Recommendations: The employer and employee agree on an accommodation plan.

Undue hardship test: Federal, provincial and territorial Human Right laws have established the test of undue hardship to guarantee that essential job duties are accommodated. The test of undue hardship specifies the extent to which various parties are responsible for ensuring that employees are accommodated. The main criteria for assessing "undue hardship" are cost, including outside sources of funding; and health and safety factors.

Anticipation of undue hardship must never preclude accommodation planning. A company must demonstrate due diligence when accommodating an employee, and be prepared to defend decisions made on the grounds of undue hardship due to cost or risk.

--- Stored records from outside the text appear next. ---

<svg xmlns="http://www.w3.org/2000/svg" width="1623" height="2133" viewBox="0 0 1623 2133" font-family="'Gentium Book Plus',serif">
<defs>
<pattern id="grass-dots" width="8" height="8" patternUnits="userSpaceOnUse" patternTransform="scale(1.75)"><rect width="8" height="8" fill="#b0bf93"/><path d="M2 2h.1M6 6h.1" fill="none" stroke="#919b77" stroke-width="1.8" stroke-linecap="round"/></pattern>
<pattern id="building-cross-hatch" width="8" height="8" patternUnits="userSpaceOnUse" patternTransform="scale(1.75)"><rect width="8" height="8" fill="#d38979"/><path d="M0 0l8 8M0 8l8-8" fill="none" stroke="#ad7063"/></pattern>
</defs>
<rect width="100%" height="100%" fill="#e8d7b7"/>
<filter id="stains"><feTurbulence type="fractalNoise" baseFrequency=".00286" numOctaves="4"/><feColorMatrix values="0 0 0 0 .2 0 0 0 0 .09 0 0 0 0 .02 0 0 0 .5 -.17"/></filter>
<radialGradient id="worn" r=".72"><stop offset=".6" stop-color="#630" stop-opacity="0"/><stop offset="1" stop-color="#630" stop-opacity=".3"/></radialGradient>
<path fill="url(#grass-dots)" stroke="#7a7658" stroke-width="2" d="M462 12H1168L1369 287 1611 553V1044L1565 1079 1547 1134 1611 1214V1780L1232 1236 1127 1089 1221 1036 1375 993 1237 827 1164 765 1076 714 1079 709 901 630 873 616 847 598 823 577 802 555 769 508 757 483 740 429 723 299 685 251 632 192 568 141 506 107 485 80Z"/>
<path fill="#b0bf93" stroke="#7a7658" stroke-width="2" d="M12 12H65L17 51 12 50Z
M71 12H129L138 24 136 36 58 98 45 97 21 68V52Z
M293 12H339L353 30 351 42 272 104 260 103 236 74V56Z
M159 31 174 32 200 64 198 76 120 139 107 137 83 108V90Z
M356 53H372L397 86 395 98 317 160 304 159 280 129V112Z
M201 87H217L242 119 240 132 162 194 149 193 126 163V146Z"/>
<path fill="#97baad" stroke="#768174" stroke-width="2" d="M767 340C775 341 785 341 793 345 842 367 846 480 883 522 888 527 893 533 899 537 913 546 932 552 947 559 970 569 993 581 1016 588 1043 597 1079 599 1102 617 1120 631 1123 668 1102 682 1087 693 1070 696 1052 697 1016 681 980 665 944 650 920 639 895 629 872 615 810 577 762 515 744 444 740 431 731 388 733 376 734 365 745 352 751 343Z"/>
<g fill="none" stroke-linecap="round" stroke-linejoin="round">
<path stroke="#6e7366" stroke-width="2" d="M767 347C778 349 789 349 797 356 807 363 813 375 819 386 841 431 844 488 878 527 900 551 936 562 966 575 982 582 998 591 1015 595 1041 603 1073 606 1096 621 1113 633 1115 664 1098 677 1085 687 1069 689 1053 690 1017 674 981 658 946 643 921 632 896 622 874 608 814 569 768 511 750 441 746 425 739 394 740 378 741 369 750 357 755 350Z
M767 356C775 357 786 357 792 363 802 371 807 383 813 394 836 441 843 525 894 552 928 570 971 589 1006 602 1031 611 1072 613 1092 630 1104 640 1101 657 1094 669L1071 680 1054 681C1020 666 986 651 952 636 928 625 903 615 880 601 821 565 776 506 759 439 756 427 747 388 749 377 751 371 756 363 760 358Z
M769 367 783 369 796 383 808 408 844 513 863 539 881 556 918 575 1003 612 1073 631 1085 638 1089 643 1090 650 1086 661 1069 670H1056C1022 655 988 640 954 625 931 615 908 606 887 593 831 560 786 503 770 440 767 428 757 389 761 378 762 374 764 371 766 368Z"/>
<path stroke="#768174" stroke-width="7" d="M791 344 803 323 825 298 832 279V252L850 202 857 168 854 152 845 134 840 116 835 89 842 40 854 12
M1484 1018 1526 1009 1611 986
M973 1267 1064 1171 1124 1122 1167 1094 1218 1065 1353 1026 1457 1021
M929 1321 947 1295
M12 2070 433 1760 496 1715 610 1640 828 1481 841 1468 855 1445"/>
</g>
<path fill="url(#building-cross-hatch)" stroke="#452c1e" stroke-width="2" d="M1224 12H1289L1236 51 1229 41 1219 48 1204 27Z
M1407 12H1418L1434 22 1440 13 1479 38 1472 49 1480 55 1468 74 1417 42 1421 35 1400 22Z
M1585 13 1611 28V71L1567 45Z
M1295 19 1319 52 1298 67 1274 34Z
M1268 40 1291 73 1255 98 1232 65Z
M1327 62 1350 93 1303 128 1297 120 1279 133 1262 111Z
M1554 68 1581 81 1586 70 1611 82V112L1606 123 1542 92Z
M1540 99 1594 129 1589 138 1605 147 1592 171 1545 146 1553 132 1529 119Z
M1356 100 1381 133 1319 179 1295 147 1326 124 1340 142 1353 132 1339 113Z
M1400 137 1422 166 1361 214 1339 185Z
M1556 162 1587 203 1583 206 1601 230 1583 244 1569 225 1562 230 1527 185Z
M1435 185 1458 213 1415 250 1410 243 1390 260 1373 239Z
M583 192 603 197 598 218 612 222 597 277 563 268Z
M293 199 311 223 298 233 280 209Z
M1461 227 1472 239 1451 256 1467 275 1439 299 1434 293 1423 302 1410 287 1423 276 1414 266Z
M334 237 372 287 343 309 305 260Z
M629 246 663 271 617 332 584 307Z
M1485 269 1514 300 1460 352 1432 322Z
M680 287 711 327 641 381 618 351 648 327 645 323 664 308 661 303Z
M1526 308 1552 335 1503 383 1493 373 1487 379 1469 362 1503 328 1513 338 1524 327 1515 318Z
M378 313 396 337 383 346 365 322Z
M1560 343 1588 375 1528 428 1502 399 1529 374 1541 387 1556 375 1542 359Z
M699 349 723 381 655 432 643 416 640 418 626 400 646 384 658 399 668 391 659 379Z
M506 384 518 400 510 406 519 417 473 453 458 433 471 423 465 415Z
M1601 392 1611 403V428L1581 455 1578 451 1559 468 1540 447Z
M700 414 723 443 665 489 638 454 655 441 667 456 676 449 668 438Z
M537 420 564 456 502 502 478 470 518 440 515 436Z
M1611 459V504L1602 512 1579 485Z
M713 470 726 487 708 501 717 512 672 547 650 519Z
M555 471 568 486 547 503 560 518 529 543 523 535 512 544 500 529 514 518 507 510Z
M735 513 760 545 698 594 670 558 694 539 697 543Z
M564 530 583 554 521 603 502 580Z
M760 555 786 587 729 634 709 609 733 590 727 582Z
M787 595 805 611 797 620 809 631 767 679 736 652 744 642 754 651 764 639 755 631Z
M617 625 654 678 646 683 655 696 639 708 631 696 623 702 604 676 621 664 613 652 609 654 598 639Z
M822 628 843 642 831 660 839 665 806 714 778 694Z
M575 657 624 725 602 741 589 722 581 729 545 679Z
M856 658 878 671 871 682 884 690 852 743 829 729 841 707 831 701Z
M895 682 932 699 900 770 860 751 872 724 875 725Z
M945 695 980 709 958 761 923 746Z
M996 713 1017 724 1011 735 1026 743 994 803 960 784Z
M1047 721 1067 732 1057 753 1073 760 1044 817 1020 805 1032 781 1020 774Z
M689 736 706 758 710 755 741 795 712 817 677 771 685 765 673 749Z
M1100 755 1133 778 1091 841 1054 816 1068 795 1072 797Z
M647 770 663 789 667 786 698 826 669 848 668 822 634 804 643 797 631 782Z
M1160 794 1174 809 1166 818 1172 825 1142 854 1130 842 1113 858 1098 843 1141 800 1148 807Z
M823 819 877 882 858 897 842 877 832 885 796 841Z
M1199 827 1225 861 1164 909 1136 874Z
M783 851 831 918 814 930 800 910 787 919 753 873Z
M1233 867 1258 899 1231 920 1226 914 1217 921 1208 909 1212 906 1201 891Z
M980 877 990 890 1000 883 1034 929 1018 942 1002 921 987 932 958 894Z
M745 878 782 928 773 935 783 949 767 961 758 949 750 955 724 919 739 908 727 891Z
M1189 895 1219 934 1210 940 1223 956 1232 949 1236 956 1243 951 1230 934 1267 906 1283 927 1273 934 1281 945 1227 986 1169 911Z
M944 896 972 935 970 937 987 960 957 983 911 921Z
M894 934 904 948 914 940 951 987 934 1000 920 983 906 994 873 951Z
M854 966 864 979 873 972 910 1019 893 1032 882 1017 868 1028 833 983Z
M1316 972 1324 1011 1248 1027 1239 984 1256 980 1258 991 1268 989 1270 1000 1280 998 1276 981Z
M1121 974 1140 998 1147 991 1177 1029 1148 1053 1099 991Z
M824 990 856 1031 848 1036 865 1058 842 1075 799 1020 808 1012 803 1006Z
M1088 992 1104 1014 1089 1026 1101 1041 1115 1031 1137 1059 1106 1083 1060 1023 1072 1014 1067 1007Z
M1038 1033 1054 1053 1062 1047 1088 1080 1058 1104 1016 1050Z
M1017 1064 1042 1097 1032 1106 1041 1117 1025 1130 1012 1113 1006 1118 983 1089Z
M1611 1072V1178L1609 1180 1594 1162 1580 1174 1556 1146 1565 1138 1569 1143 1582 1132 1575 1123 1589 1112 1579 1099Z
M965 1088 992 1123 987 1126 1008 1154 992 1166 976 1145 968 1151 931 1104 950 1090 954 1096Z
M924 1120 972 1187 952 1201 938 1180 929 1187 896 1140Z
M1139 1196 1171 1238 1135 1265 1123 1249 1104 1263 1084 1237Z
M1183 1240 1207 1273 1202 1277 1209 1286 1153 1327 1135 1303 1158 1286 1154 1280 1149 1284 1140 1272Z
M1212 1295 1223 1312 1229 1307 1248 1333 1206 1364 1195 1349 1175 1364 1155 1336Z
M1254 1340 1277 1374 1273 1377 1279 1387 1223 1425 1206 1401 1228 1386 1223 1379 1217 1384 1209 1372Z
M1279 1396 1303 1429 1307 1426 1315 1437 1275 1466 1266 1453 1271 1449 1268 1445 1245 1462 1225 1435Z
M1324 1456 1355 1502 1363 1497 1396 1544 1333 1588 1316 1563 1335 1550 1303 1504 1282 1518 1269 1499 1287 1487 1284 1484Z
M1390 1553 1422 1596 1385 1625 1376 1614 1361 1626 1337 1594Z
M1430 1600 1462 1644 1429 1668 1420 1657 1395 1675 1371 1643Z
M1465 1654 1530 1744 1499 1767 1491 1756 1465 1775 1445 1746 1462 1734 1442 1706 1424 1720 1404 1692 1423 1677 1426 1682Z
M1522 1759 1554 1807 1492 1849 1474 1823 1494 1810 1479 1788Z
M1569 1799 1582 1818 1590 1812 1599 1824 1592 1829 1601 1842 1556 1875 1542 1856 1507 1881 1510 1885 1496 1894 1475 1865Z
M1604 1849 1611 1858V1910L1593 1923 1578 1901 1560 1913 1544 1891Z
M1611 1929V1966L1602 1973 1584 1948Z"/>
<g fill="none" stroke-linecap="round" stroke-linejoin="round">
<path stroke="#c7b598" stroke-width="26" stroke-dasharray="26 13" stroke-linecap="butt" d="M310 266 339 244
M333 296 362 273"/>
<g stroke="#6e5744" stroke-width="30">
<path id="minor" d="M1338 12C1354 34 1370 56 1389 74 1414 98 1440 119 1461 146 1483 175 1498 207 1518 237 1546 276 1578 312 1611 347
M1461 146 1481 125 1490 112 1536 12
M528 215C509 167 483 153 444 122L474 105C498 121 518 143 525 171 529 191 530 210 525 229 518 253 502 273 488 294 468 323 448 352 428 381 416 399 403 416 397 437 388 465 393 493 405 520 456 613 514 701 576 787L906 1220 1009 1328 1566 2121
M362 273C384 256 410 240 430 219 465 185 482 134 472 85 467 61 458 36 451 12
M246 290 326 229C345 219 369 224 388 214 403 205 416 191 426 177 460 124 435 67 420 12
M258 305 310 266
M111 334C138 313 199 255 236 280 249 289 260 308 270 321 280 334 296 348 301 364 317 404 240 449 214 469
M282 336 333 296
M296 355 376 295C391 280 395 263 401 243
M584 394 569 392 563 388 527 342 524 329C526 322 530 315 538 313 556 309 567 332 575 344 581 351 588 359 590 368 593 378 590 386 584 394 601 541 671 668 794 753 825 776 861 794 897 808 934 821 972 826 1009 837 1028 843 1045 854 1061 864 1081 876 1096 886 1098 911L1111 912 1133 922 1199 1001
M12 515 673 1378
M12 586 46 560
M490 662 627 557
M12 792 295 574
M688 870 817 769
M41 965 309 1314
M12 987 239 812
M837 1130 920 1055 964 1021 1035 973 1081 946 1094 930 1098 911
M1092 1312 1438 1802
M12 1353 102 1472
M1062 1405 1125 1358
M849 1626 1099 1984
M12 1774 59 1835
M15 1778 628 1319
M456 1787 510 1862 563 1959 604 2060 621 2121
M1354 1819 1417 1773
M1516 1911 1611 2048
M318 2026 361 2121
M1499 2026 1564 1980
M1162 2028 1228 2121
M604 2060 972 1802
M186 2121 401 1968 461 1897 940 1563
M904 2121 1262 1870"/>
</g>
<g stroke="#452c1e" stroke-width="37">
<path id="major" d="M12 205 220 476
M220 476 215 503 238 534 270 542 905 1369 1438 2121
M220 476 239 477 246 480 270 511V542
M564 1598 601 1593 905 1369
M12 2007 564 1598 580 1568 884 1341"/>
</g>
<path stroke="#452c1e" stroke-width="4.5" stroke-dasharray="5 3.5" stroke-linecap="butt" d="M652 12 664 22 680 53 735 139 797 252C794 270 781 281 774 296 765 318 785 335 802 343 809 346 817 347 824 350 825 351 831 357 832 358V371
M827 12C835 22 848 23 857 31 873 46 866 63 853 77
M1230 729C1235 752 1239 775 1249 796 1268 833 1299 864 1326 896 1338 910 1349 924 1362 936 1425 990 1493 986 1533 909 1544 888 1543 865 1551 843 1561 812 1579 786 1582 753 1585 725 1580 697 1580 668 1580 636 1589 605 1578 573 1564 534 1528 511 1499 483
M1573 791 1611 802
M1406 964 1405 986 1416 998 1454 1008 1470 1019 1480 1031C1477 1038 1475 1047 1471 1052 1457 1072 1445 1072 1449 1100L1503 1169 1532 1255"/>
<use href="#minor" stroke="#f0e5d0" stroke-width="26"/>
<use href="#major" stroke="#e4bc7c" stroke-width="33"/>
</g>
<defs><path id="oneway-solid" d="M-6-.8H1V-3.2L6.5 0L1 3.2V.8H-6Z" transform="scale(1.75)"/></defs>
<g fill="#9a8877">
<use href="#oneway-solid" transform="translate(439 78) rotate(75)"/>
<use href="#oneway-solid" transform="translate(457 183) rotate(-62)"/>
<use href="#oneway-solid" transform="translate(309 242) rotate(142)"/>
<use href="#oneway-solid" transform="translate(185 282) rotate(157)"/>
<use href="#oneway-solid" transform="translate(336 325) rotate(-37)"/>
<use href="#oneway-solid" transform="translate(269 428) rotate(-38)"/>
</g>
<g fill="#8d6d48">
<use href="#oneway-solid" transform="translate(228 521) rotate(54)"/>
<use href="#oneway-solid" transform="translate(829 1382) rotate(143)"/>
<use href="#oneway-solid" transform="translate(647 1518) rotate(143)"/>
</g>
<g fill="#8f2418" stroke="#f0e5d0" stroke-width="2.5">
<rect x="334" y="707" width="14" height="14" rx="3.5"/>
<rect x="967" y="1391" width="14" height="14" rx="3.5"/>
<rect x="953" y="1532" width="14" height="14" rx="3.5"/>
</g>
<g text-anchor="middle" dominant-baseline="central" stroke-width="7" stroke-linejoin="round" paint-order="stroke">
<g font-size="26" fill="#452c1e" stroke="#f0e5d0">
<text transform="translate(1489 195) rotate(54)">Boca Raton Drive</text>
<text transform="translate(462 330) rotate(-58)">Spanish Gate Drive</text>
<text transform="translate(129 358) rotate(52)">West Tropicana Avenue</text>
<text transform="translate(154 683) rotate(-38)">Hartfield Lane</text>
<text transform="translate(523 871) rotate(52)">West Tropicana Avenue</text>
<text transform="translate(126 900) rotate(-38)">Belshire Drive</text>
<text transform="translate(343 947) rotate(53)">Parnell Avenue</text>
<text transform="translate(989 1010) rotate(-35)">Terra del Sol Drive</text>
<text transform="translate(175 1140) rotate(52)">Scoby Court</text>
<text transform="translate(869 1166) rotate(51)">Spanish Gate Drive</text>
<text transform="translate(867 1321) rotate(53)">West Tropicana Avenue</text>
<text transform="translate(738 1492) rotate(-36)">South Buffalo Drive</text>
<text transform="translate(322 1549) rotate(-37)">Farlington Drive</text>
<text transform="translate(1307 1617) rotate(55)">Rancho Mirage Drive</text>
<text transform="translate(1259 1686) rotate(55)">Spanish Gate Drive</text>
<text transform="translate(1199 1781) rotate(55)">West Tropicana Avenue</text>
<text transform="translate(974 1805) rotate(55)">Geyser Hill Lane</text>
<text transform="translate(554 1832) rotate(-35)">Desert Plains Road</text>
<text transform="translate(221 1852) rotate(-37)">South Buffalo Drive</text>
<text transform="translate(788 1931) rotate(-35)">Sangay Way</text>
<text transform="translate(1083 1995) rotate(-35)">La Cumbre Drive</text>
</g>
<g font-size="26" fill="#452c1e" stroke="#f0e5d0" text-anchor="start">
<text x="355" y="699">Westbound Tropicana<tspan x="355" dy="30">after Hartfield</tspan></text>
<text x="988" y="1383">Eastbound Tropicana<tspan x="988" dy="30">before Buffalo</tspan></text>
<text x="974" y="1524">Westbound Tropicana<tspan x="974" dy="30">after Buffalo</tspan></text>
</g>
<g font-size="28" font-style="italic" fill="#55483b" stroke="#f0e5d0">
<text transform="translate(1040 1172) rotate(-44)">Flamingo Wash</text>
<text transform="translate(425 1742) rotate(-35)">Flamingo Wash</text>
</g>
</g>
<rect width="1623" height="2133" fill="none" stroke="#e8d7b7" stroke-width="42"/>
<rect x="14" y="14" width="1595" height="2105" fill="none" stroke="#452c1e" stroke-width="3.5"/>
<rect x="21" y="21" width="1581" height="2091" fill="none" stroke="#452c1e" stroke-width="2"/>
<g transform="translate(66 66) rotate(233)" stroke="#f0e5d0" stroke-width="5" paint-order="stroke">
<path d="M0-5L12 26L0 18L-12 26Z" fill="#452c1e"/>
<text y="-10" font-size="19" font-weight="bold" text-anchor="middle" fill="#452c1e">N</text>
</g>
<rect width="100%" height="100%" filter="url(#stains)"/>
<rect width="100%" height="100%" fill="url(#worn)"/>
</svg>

Implementation: The accommodation plan is set in motion. Although management is legally responsible for providing the accommodations, implementing the plan may require the cooperation of others. For example, if the plan calls for job sharing, include the union and co-workers in the negotiations. If the plan includes computer-based assistive devices, consult systems personnel. If the plan calls for new equipment, confer with purchasing staff.

Follow-up, review and adjustment: The last stage is regular review of the accommodations. Follow-up ensures that the employee's needs are being met and that any problems that arise out of the accommodations are addressed. Review and adjustment may lead back to the Assessment stage or Equipment trials. If new accommodation needs are identified, it may be necessary to revise the original plan.


ADAPTABLE is an effective, cost-effective, creative, and sensible approach to accommodation planning. The most important rule is to multiply accommodation options for an employee with an injury or disability. The ADAPTABLE approach acknowledges twelve unique accommodation strategies; undoubtedly there are others. By selecting a broad spectrum of accommodations, and supporting the employee throughout the accommodation process, both the individual and the company benefit.